1st Place
The hackathon took place over 2 weeks, involving the following challenges:
- Coding Challenge:
- Various LeetCode-style questions with difficulties ranging from medium to hard were given, with extra points for each question given to the top few fastest participants.
- Linux Challenge:
- Use Linux commands to find secrets inside the filesystem given.
- Find the Bug Challenge:
- Given snippets of programming-language-agnostic code that each executed a certain kind of algorithm, find the bug in the code within the time limit.
- Quizzes:
- Quizzes testing general knowledge about programming and Meta.
- Product Thinking Challenge:
- The product thinking challenge involved two stages that could be completed in groups of up to 4 people. I completed the challenge in a 2-man team. The first stage involved coming up with a 2-slide proposal for a tech idea that could solve a given problem statement, and the second stage involved fleshing out the details of our solution, with the best presentation chosen by a panel of Meta judges. My team was the overall champion for this challenge.

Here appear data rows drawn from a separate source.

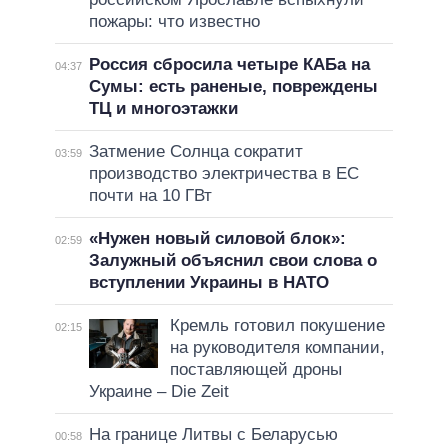
пожары: что известно
Россия сбросила четыре КАБа на
04:37
Сумы: есть раненые, повреждены
ТЦ и многоэтажки
Затмение Солнца сократит
03:59
производство электричества в ЕС
почти на 10 ГВт
«Нужен новый силовой блок»:
02:59
Залужный объяснил свои слова о
вступлении Украины в НАТО
Кремль готовил покушение
02:15
на руководителя компании,
поставляющей дроны
Украине – Die Zeit
На границе Литвы с Беларусью
00:58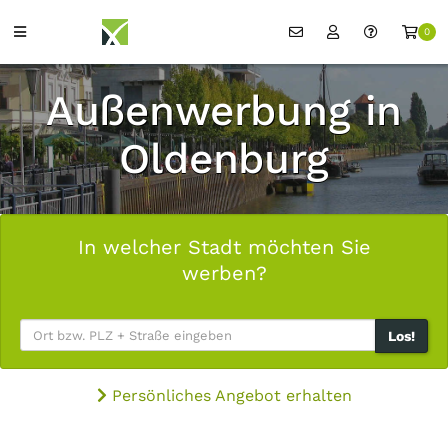
0
Außenwerbung in
Oldenburg
In welcher Stadt möchten Sie
werben?
Los!
Persönliches Angebot erhalten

August 2021: Citi Hackoverflow
1st Place
July 2020: BrainHack Today I Learned
2nd Place
The qualifying round of the hackathon involved a Kaggle competition comprising two challenges:
- Text classification:
- Given a natural sentence, perform multiclass classification to identify various key aspects, such as their gender as well as their clothes.
- Our team used a bi-directional LSTM with attention, as well as label smoothing, tuning it with five-fold cross-validation, and achieved the highest F1-score on the private leaderboard among all teams.
- Object detection:
- Given an image, draw bounding boxes indicating where in the image there are clothes, as well as what kind of clothes they are, such as trousers or dresses.
- Evaluation was based on mAP.
- Our team used an ensemble of 5 different object detection models, comprising YOLOv4, YOLOv5, EfficientDet, DETR, and RetinaNet, and combined their predictions using Weighted-Boxes-Fusion. We used different image augmentation methods for each model to increase diversity.
Our team emerged as the top team on the final private leaderboard.
The second (and final) stage of the hackathon was a disaster rescue scenario involving several connected challenges. This stage was conducted physically, and all challenges below had to run consecutively without any human intervention.
- Aerial photography of disaster site using a drone:
- We were tasked to write code that could fly a small drone upwards, locate a landmark on the ground, position itself over that landmark, and capture the scene.
- The captured scene was used as the input to the next part of the challenge.
- Autonomous path finding and obstacle avoidance based on the aerial photograph:
- The obstacles’ colors were distinct from the ground’s colors, so we used OpenCV to perform color filtering and segment the scene into unobstructed vs obstructed areas.
- The areas were subdivided into smaller grids that we ran the A* search algorithm on. The destination location was detected in the scene by using text detection software as it was marked out with a letter.
- The path found by the A* search algorithm was translated to real world measurements by scaling it based on an object with a known size in the scene. In our case, we used the letter that marked the destination as our reference.
- Autonomous identification of target given a natural language input:
- The “people” in the scene were all wearing distinct sets of clothing, for example one could be wearing a red shirt and jeans while another would be wearing a blue shirt and jeans. We got the robot to capture still images of all the “people” by having it rotate to roughly locate each “person”, followed by using a person detection model (YOLOv4) to extract their bounding box. The image was then cropped to the bounding box (with some padding) and fed to the CV model.
- We then had to run the natural language input of the target given through our NLP model and compare its outputs with our CV model’s output for each “person” to identify the correct target. Sample natural language input would be something like: “She wore grey long pants with a hoodie and had fair skin.”.
- Autonomous grabbing of target with a robotic arm:
- We had to write code that could move the robot forward to the correct distance away from the target based on the camera feed and move the robotic arm to grab the target firmly.
- We rotate the robot roughly to the direction of the target, then use a person detection model to find the bounding box of the target, and made minor adjustments after each forward movement to ensure that the bounding box was still roughly in the middle, which would ensure that the robot was not straying off track.
- We used an empirical method to pre-determine some thresholds the bounding box would hit when the robot is close enough to grab the person, and made sure that these thresholds weren’t overshot by scaling down the range of the robot’s forward motion as it approached the target. Once the thresholds were hit, the grabbing action sequence would be activated, and it would grab the target accurately and firmly.
March 2016: Singapore Science and Engineering Fair
Silver Award
My project was about the classification of handwritten characters by applying feature extraction on images and subsequently feeding these features into a small and simple feedforward neural network for classification. The feature extraction involved the following steps:
- Binarization of the image via Otsu’s method
- Skeletonization
- Removing all connected components that were too small based on a threshold
- Extracting a fixed sample of points by tracing the remaining skeletons in a fixed order
This preprocessing helped my model achieve comparable results to the state of the art (at that point in time). I presented my methodology and results to 3 judges at the Engineering Fair in the form of a poster, and received the Silver Award for my efforts.